[SOLVED] SIFT descriptors values: OpenCV vs VLFeat

SIFT descriptors values: OpenCV vs VLFeat

I'm trying to compare the SIFT implementation of OpenCV and VLFeat.

I noticed that the descriptors value for VLFeat are integers, such as:

0 0 0 0 0 0 0 0 0 0 0 17 45 20 26 0 1 ...

While for OpenCV:

0.0391555 0 0 0.0998274 0.235747 0 0 0.0276871 0.156622 ...

Notice that these are descriptors for 2 different images.

I have two questions:

Why they have two different values?
If I'm going to need the OpenCV representation for k-means using VLFeat (and then VLAD encoding) do I need to change these values?

Solution

Disclaimer, I'm not an expert in OpenCV or VLFeat but I think that I know answers.

VLFeat can generate both integer and float descriptors.

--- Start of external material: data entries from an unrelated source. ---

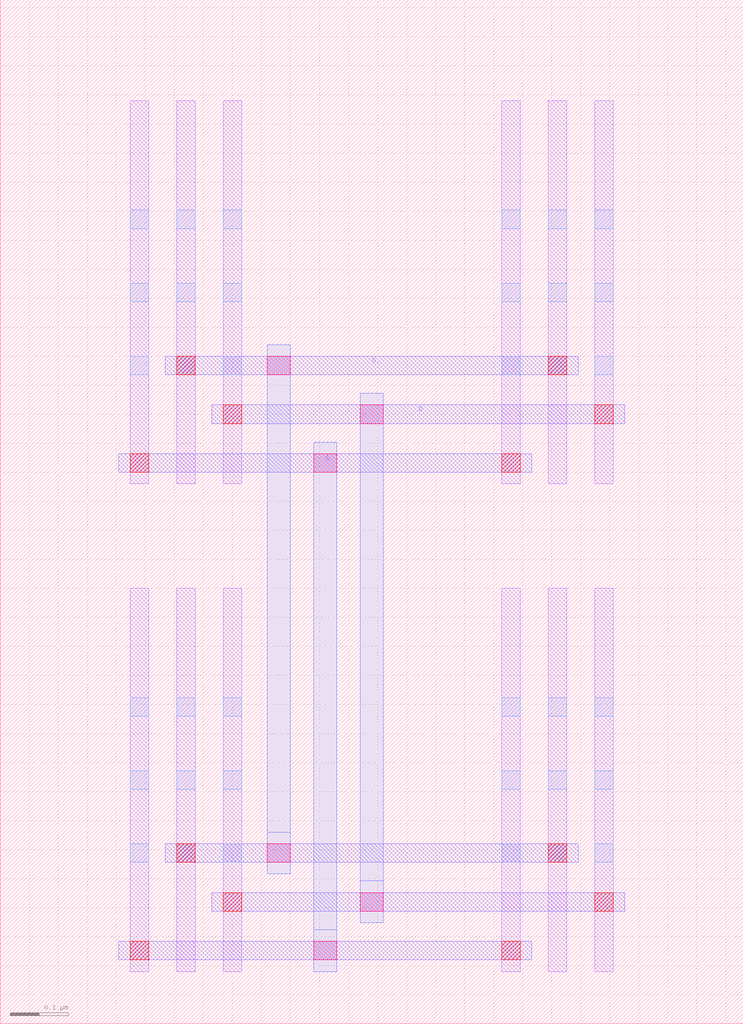
<source format=lef>
MACRO test1
  ORIGIN 0 0 ;
  FOREIGN test1 0 0 ;
  SIZE 1.2800 BY 1.7640 ;
  PIN S
    DIRECTION INOUT ;
    USE SIGNAL ;
    PORT
      LAYER M2 ;
        RECT 0.2040 0.1100 0.9160 0.1420 ;
      LAYER M2 ;
        RECT 0.2040 0.9500 0.9160 0.9820 ;
    END
  END S
  PIN G
    DIRECTION INOUT ;
    USE SIGNAL ;
    PORT
      LAYER M2 ;
        RECT 0.2840 0.2780 0.9960 0.3100 ;
      LAYER M2 ;
        RECT 0.2840 1.1180 0.9960 1.1500 ;
    END
  END G
  PIN D
    DIRECTION INOUT ;
    USE SIGNAL ;
    PORT
      LAYER M2 ;
        RECT 0.3640 0.1940 1.0760 0.2260 ;
      LAYER M2 ;
        RECT 0.3640 1.0340 1.0760 1.0660 ;
    END
  END D
  OBS
    LAYER M1 ;
      RECT 0.2240 0.0900 0.2560 0.7500 ;
    LAYER V0 ;
      RECT 0.2240 0.2780 0.2560 0.3100 ;
    LAYER V0 ;
      RECT 0.2240 0.4040 0.2560 0.4360 ;
    LAYER V0 ;
      RECT 0.2240 0.5300 0.2560 0.5620 ;
    LAYER M1 ;
      RECT 0.8640 0.0900 0.8960 0.7500 ;
    LAYER V0 ;
      RECT 0.8640 0.2780 0.8960 0.3100 ;
    LAYER V0 ;
      RECT 0.8640 0.4040 0.8960 0.4360 ;
    LAYER V0 ;
      RECT 0.8640 0.5300 0.8960 0.5620 ;
    LAYER M1 ;
      RECT 0.3040 0.0900 0.3360 0.7500 ;
    LAYER V0 ;
      RECT 0.3040 0.2780 0.3360 0.3100 ;
    LAYER V0 ;
      RECT 0.3040 0.4040 0.3360 0.4360 ;
    LAYER V0 ;
      RECT 0.3040 0.5300 0.3360 0.5620 ;
    LAYER M1 ;
      RECT 0.9440 0.0900 0.9760 0.7500 ;
    LAYER V0 ;
      RECT 0.9440 0.2780 0.9760 0.3100 ;
    LAYER V0 ;
      RECT 0.9440 0.4040 0.9760 0.4360 ;
    LAYER V0 ;
      RECT 0.9440 0.5300 0.9760 0.5620 ;
    LAYER M1 ;
      RECT 0.3840 0.0900 0.4160 0.7500 ;
    LAYER V0 ;
      RECT 0.3840 0.2780 0.4160 0.3100 ;
    LAYER V0 ;
      RECT 0.3840 0.4040 0.4160 0.4360 ;
    LAYER V0 ;
      RECT 0.3840 0.5300 0.4160 0.5620 ;
    LAYER M1 ;
      RECT 1.0240 0.0900 1.0560 0.7500 ;
    LAYER V0 ;
      RECT 1.0240 0.2780 1.0560 0.3100 ;
    LAYER V0 ;
      RECT 1.0240 0.4040 1.0560 0.4360 ;
    LAYER V0 ;
      RECT 1.0240 0.5300 1.0560 0.5620 ;
    LAYER M3 ;
      RECT 0.5400 0.0900 0.5800 0.1620 ;
    LAYER V2 ;
      RECT 0.5400 0.1100 0.5800 0.1420 ;
    LAYER V2 ;
      RECT 0.5400 0.1100 0.5800 0.1420 ;
    LAYER V1 ;
      RECT 0.2240 0.1100 0.2560 0.1420 ;
    LAYER V1 ;
      RECT 0.8640 0.1100 0.8960 0.1420 ;
    LAYER M3 ;
      RECT 0.6200 0.1740 0.6600 0.2460 ;
    LAYER V2 ;
      RECT 0.6200 0.1940 0.6600 0.2260 ;
    LAYER V2 ;
      RECT 0.6200 0.1940 0.6600 0.2260 ;
    LAYER V1 ;
      RECT 0.3840 0.1940 0.4160 0.2260 ;
    LAYER V1 ;
      RECT 1.0240 0.1940 1.0560 0.2260 ;
    LAYER M3 ;
      RECT 0.4600 0.2580 0.5000 0.3300 ;
    LAYER V2 ;
      RECT 0.4600 0.2780 0.5000 0.3100 ;
    LAYER V2 ;
      RECT 0.4600 0.2780 0.5000 0.3100 ;
    LAYER V1 ;
      RECT 0.3040 0.2780 0.3360 0.3100 ;
    LAYER V1 ;
      RECT 0.9440 0.2780 0.9760 0.3100 ;
    LAYER M1 ;
      RECT 0.2240 0.9300 0.2560 1.5900 ;
    LAYER V0 ;
      RECT 0.2240 1.1180 0.2560 1.1500 ;
    LAYER V0 ;
      RECT 0.2240 1.2440 0.2560 1.2760 ;
    LAYER V0 ;
      RECT 0.2240 1.3700 0.2560 1.4020 ;
    LAYER M1 ;
      RECT 0.8640 0.9300 0.8960 1.5900 ;
    LAYER V0 ;
      RECT 0.8640 1.1180 0.8960 1.1500 ;
    LAYER V0 ;
      RECT 0.8640 1.2440 0.8960 1.2760 ;
    LAYER V0 ;
      RECT 0.8640 1.3700 0.8960 1.4020 ;
    LAYER M1 ;
      RECT 0.3040 0.9300 0.3360 1.5900 ;
    LAYER V0 ;
      RECT 0.3040 1.1180 0.3360 1.1500 ;
    LAYER V0 ;
      RECT 0.3040 1.2440 0.3360 1.2760 ;
    LAYER V0 ;
      RECT 0.3040 1.3700 0.3360 1.4020 ;
    LAYER M1 ;
      RECT 0.9440 0.9300 0.9760 1.5900 ;
    LAYER V0 ;
      RECT 0.9440 1.1180 0.9760 1.1500 ;
    LAYER V0 ;
      RECT 0.9440 1.2440 0.9760 1.2760 ;
    LAYER V0 ;
      RECT 0.9440 1.3700 0.9760 1.4020 ;
    LAYER M1 ;
      RECT 0.3840 0.9300 0.4160 1.5900 ;
    LAYER V0 ;
      RECT 0.3840 1.1180 0.4160 1.1500 ;
    LAYER V0 ;
      RECT 0.3840 1.2440 0.4160 1.2760 ;
    LAYER V0 ;
      RECT 0.3840 1.3700 0.4160 1.4020 ;
    LAYER M1 ;
      RECT 1.0240 0.9300 1.0560 1.5900 ;
    LAYER V0 ;
      RECT 1.0240 1.1180 1.0560 1.1500 ;
    LAYER V0 ;
      RECT 1.0240 1.2440 1.0560 1.2760 ;
    LAYER V0 ;
      RECT 1.0240 1.3700 1.0560 1.4020 ;
    LAYER M3 ;
      RECT 0.5400 0.0900 0.5800 1.0020 ;
    LAYER V2 ;
      RECT 0.5400 0.1100 0.5800 0.1420 ;
    LAYER V2 ;
      RECT 0.5400 0.9500 0.5800 0.9820 ;
    LAYER V1 ;
      RECT 0.2240 0.9500 0.2560 0.9820 ;
    LAYER V1 ;
      RECT 0.8640 0.9500 0.8960 0.9820 ;
    LAYER M3 ;
      RECT 0.6200 0.1740 0.6600 1.0860 ;
    LAYER V2 ;
      RECT 0.6200 0.1940 0.6600 0.2260 ;
    LAYER V2 ;
      RECT 0.6200 1.0340 0.6600 1.0660 ;
    LAYER V1 ;
      RECT 0.3840 1.0340 0.4160 1.0660 ;
    LAYER V1 ;
      RECT 1.0240 1.0340 1.0560 1.0660 ;
    LAYER M3 ;
      RECT 0.4600 0.2580 0.5000 1.1700 ;
    LAYER V2 ;
      RECT 0.4600 0.2780 0.5000 0.3100 ;
    LAYER V2 ;
      RECT 0.4600 1.1180 0.5000 1.1500 ;
    LAYER V1 ;
      RECT 0.3040 1.1180 0.3360 1.1500 ;
    LAYER V1 ;
      RECT 0.9440 1.1180 0.9760 1.1500 ;
  END
END test1

</source>
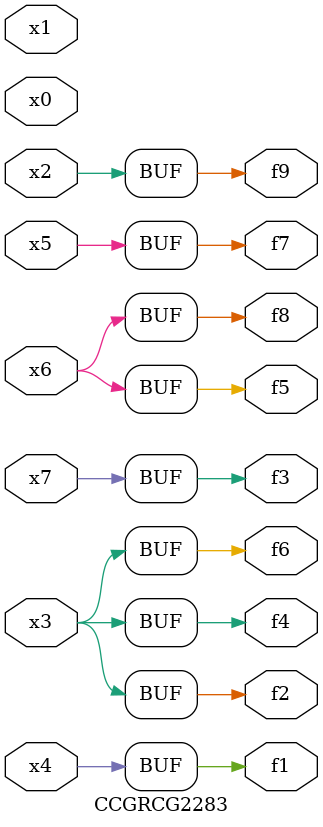
<source format=v>
module CCGRCG2283(
	input x0, x1, x2, x3, x4, x5, x6, x7,
	output f1, f2, f3, f4, f5, f6, f7, f8, f9
);
	assign f1 = x4;
	assign f2 = x3;
	assign f3 = x7;
	assign f4 = x3;
	assign f5 = x6;
	assign f6 = x3;
	assign f7 = x5;
	assign f8 = x6;
	assign f9 = x2;
endmodule

</source>
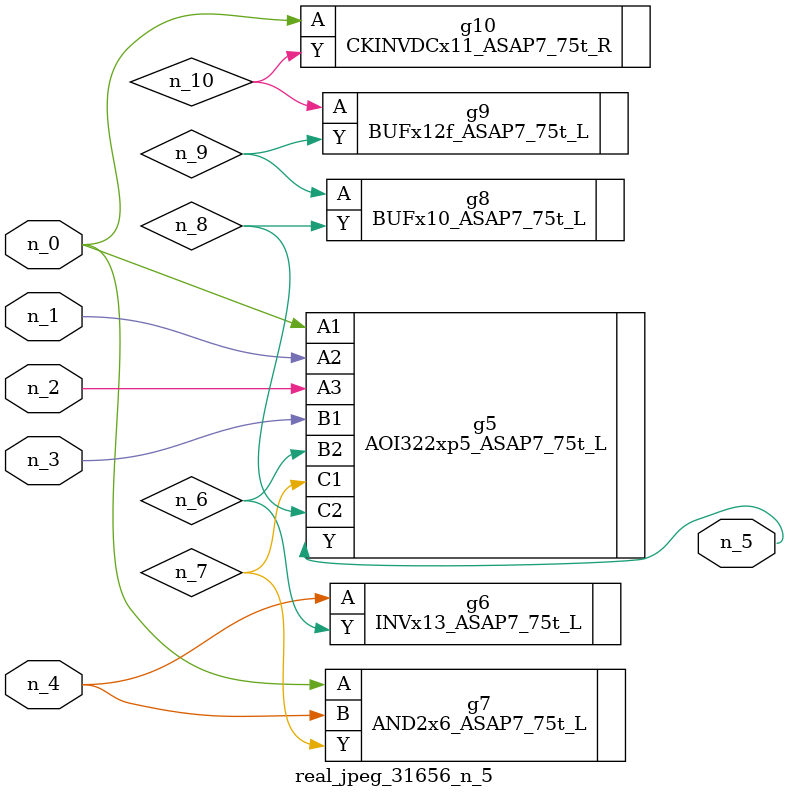
<source format=v>
module real_jpeg_31656_n_5 (n_4, n_0, n_1, n_2, n_3, n_5);

input n_4;
input n_0;
input n_1;
input n_2;
input n_3;

output n_5;

wire n_8;
wire n_6;
wire n_7;
wire n_10;
wire n_9;

AOI322xp5_ASAP7_75t_L g5 ( 
.A1(n_0),
.A2(n_1),
.A3(n_2),
.B1(n_3),
.B2(n_6),
.C1(n_7),
.C2(n_8),
.Y(n_5)
);

AND2x6_ASAP7_75t_L g7 ( 
.A(n_0),
.B(n_4),
.Y(n_7)
);

CKINVDCx11_ASAP7_75t_R g10 ( 
.A(n_0),
.Y(n_10)
);

INVx13_ASAP7_75t_L g6 ( 
.A(n_4),
.Y(n_6)
);

BUFx10_ASAP7_75t_L g8 ( 
.A(n_9),
.Y(n_8)
);

BUFx12f_ASAP7_75t_L g9 ( 
.A(n_10),
.Y(n_9)
);


endmodule
</source>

To generate integer descriptors use vl_sift function and in order to generate float descriptors use vl_dsift function with FloatDescriptors parameter.

VLFeat probably uses integer descriptors for performance reasons. Calculations using integers are generally faster than using floats. However, it could be at the expense of precision. Nonetheless, in the case of the computer vision a smaller precision may not be so crucial. In the description of the integer k-means algorithm you can even read "While this is limiting for some application, it works well for clustering image descriptors, where very high precision is usually unnecessary".

As to k-means algorithm. There is a version (vl_ikmeans) for integers descriptors and the version (vl_kmeans)] for float descriptors. With OpenCV simply use the latter.